In the aftermath of the 2016 presidential election, many different parts of life in the United States have come under scrutiny. One of these often-criticized aspects of life was Obamacare, which is also known as the Affordable Care Act. The ACA created a health care system that offered affordable, subsidized health insurance policies for millions of Americans who were uninsured or underinsured at the time the ACA legislation was brought into effect in 2013.
The American health care system has always been a bit contentious. The health care industry is worth billions of dollars and contributes greatly to the economy of the United States, sometimes to the detriment of the people who are seeking care and protection in the form of health insurance. Everyone has different ideas as to what a functioning health care system looks like, and there seems to be little room for compromise in the current political atmosphere.
Before President Trump was elected into office, he was already campaigning on a platform that would eliminate Obamacare in favor of his own healthcare policies. Obamacare has had a rocky reception in the United States, with many people not supporting its existence because it requires people to pay a penalty if they refuse to purchase health insurance. Despite the challenges Obamacare has faced, millions of Americans have received affordable health insurance in the last four years.
The shaky political situation has many people wondering how Trump will change the existing health care system in the United States. Although many of the specifics of Trumpcare aren’t known, here are some of the primary differences between Obamacare and Trumpcare.

## WORK INSTRUCTIONS
Reproduce everything in the passage on Obamacare and Trumpcare from "The American health" down to "current political atmosphere.".

## PROVIDED DATA

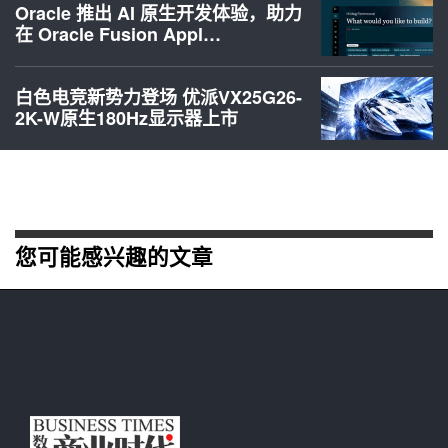
Oracle 推出 AI 原生开发体验，助力
在 Oracle Fusion Appl…
白色电竞新势力登场 优派VX25G26-
2K-W原生180Hz显示器上市
您可能感兴趣的文章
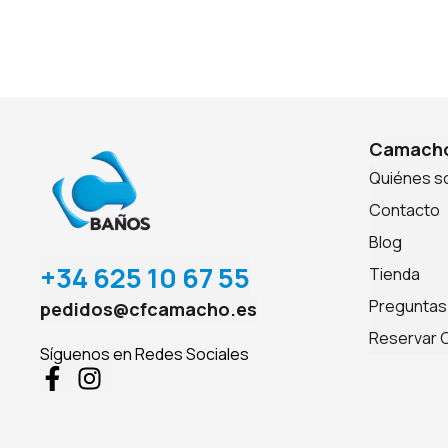
Camacho
Quiénes 
Contacto
Blog
+34 625 10 67 55
Tienda
Preguntas
pedidos@cfcamacho.es
Reservar C
Síguenos en Redes Sociales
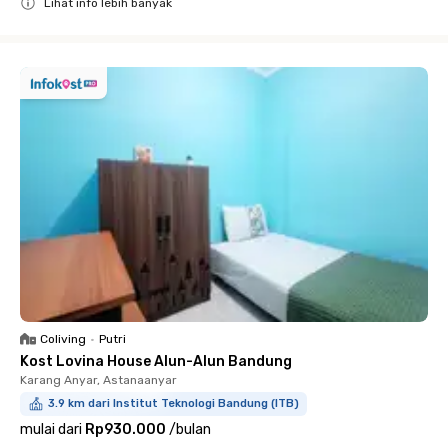
Lihat info lebih banyak
Close
Coliving
•
Putri
Kost Lovina House Alun-Alun Bandung
Karang Anyar, Astanaanyar
3.9 km dari Institut Teknologi Bandung (ITB)
mulai dari
Rp930.000
/
bulan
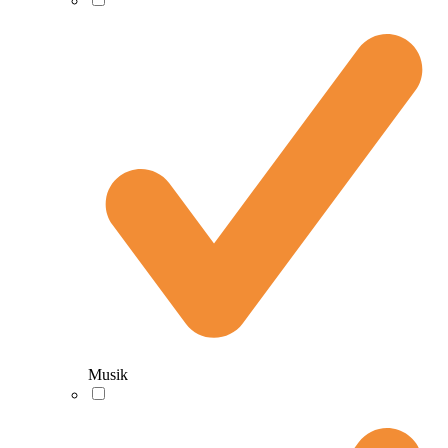
Musik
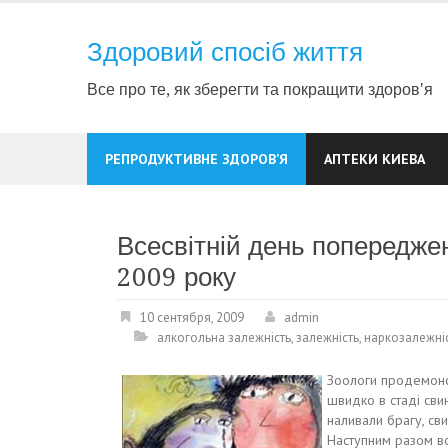
Skip
to
Здоровий спосіб життя
content
Все про те, як зберегти та покращити здоров'я
РЕПРОДУКТИВНЕ ЗДОРОВ’Я
АПТЕКИ КИЕВА
Всесвітній день попередже
2009 року
10 сентября, 2009
admin
алкогольна залежність
,
залежність
,
наркозалежні
Зоологи продемонс
швидко в стаді сви
наливали брагу, св
Наступним разом во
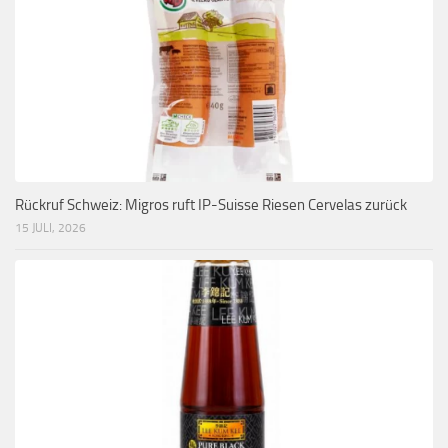
Rückruf Schweiz: Migros ruft IP-Suisse Riesen Cervelas zurück
15 JULI, 2026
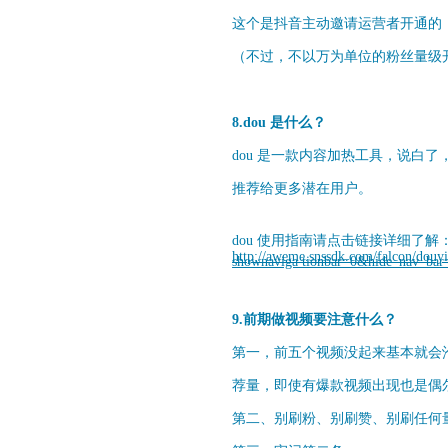
这个是抖音主动邀请运营者开通的
（不过，不以万为单位的粉丝量级
8.dou 是什么？
dou 是一款内容加热工具，说白
推荐给更多潜在用户。
dou
使用指南请点击链接详细了解
http://aweme.snssdk.com/falcon/douyi
shownaviga tionbar=0&hide_nav_bar
9.前期做视频要注意什么？
第一，前五个视频没起来基本就会
荐量，即使有爆款视频出现也是偶
第二、别刷粉、别刷赞、别刷任何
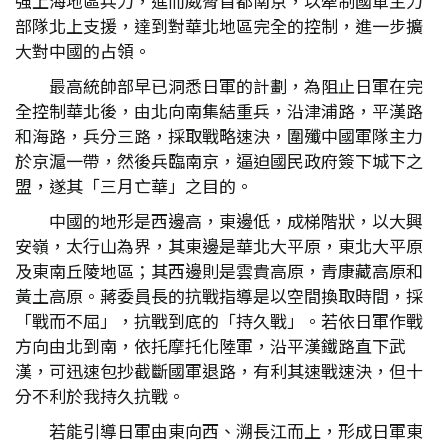
強上海地區兵力，進而威脅首都南京，以牽制國軍主力
部隊北上支援，達到對華北地區完全的控制，進一步擴
大對中國的占領。
最高統帥部早已洞悉日軍的計劃，為阻止日軍在完
全控制華北後，由北向南集結重兵，沿津浦路，平漢路
和海路，兵分三路，採取戰略速決，圍殲中國軍隊主力
於京滬一帶，然後兵臨南京，逼迫國民政府簽下城下之
盟，遂其「三月亡華」之目的。
中國的地形是西邊高，東邊低，成梯階狀，以大興
安嶺，太行山為界，其東邊是華北大平原，東北大平原
及東南丘陵地區；其西邊則是雲貴高原，青康藏高原和
黃土高原。蔣委員長的抗戰指導是以空間換取時間，採
「戰而不屈」，抗戰到底的「持久戰」。若依日軍作戰
方向由北到南，依托摩托化陸軍，沿平漢鐵路直下武
漢，可迅速包抄截斷國軍退路，有利其速戰速決，但十
分不利於我持久抗戰。
若能引導日軍由東向西、溯長江而上，形成日軍東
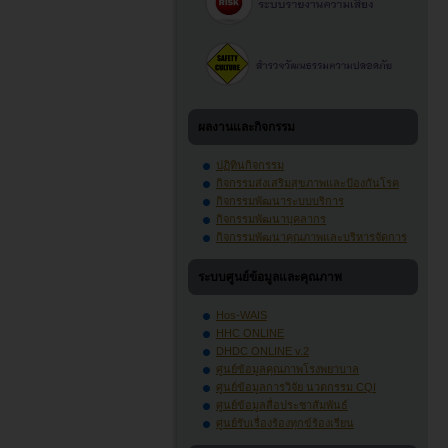
ผลงานและกิจกรรม
ปฏิทินกิจกรรม
กิจกรรมส่งเสริมสุขภาพและป้องกันโรค
กิจกรรมพัฒนาระบบบริการ
กิจกรรมพัฒนาบุคลากร
กิจกรรมพัฒนาคุณภาพและบริหารจัดการ
ระบบศูนย์ข้อมูลและคุณภาพ
Hos-WAIS
HHC ONLINE
DHDC ONLINE v.2
ศูนย์ข้อมูลคุณภาพโรงพยาบาล
ศูนย์ข้อมูลการวิจัย นวตกรรม CQI
ศูนย์ข้อมูลสื่อประชาสัมพันธ์
ศูนย์รับเรื่องร้องทุกข์ร้องเรียน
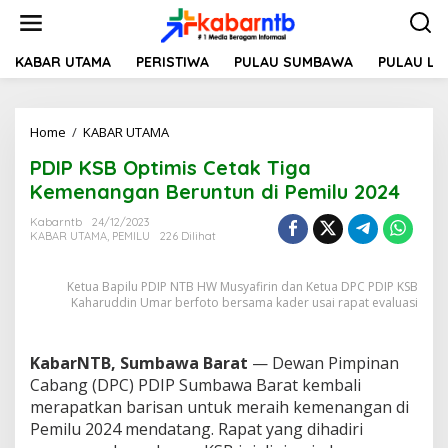
L
e
w
a
KABAR UTAMA
PERISTIWA
PULAU SUMBAWA
PULAU L
t
i
k
Home
/
KABAR UTAMA
P
e
D
k
PDIP KSB Optimis Cetak Tiga
I
o
P
n
Kemenangan Beruntun di Pemilu 2024
K
t
S
e
Kabarntb
24/12/2023
KABAR UTAMA
,
PEMILU
226 Dilihat
B
n
O
p
Ketua Bapilu PDIP NTB HW Musyafirin dan Ketua DPC PDIP KSB
t
Kaharuddin Umar berfoto bersama kader usai rapat evaluasi
i
m
i
KabarNTB, Sumbawa Barat
— Dewan Pimpinan
s
Cabang (DPC) PDIP Sumbawa Barat kembali
C
e
merapatkan barisan untuk meraih kemenangan di
t
Pemilu 2024 mendatang. Rapat yang dihadiri
a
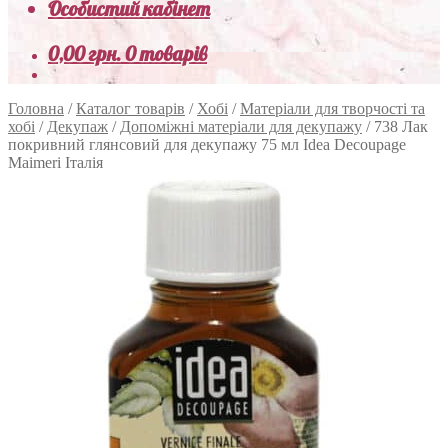
Особистий кабінет
0,00
грн.
0 товарів
Головна
/
Каталог товарів
/
Хобі
/
Матеріали для творчості та
хобі
/
Декупаж
/
Допоміжні матеріали для декупажу
/
738 Лак
покривний глянсовий для декупажу 75 мл Idea Decoupage
Maimeri Італія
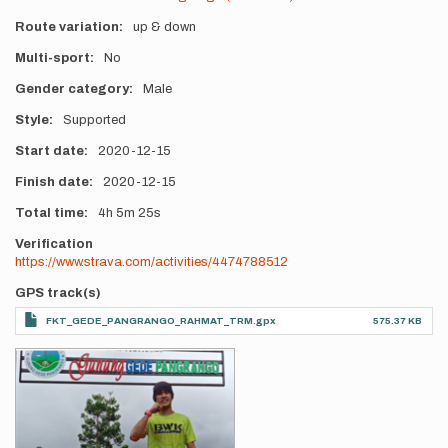
Route variation
up & down
Multi-sport
No
Gender category
Male
Style
Supported
Start date
2020-12-15
Finish date
2020-12-15
Total time
4h
5m
25s
Verification
https://www.strava.com/activities/4474788512
GPS track(s)
FKT_GEDE_PANGRANGO_RAHMAT_TRM.gpx
575.37 KB
Photos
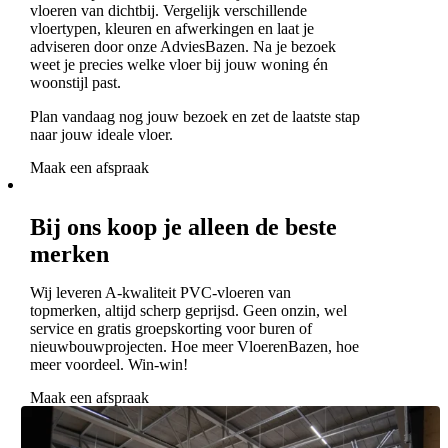
vloeren van dichtbij. Vergelijk verschillende
vloertypen, kleuren en afwerkingen en laat je
adviseren door onze AdviesBazen. Na je bezoek
weet je precies welke vloer bij jouw woning én
woonstijl past.
Plan vandaag nog jouw bezoek en zet de laatste stap
naar jouw ideale vloer.
Maak een afspraak
Bij ons koop je alleen de beste
merken
Wij leveren A-kwaliteit PVC-vloeren van
topmerken, altijd scherp geprijsd. Geen onzin, wel
service en gratis groepskorting voor buren of
nieuwbouwprojecten. Hoe meer VloerenBazen, hoe
meer voordeel. Win-win!
Maak een afspraak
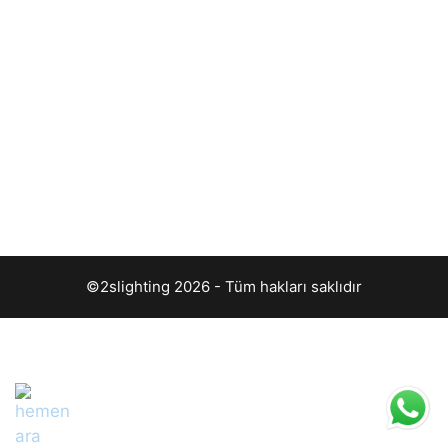
©2slighting 2026 - Tüm hakları saklıdır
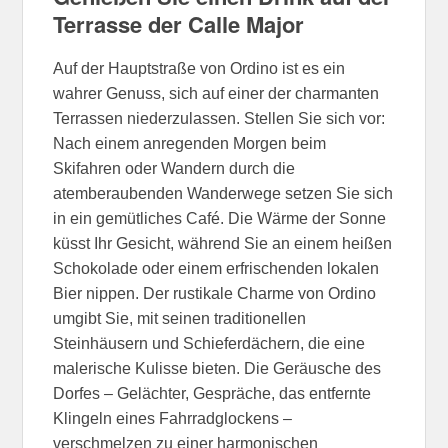
Terrasse der Calle Major
Auf der Hauptstraße von Ordino ist es ein
wahrer Genuss, sich auf einer der charmanten
Terrassen niederzulassen. Stellen Sie sich vor:
Nach einem anregenden Morgen beim
Skifahren oder Wandern durch die
atemberaubenden Wanderwege setzen Sie sich
in ein gemütliches Café. Die Wärme der Sonne
küsst Ihr Gesicht, während Sie an einem heißen
Schokolade oder einem erfrischenden lokalen
Bier nippen. Der rustikale Charme von Ordino
umgibt Sie, mit seinen traditionellen
Steinhäusern und Schieferdächern, die eine
malerische Kulisse bieten. Die Geräusche des
Dorfes – Gelächter, Gespräche, das entfernte
Klingeln eines Fahrradglockens –
verschmelzen zu einer harmonischen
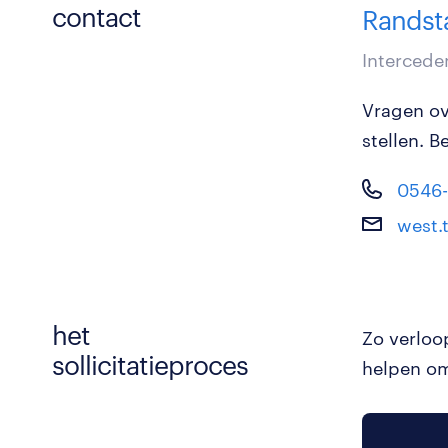
contact
Randst
Intercede
Vragen ov
stellen. B
0546
west.
het
Zo verloo
sollicitatieproces
helpen om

## REPLY TO THE EXERCISE
The American health care system has always been a bit contentious. The health care industry is worth billions of dollars and contributes greatly to the economy of the United States, sometimes to the detriment of the people who are seeking care and protection in the form of health insurance. Everyone has different ideas as to what a functioning health care system looks like, and there seems to be little room for compromise in the current political atmosphere.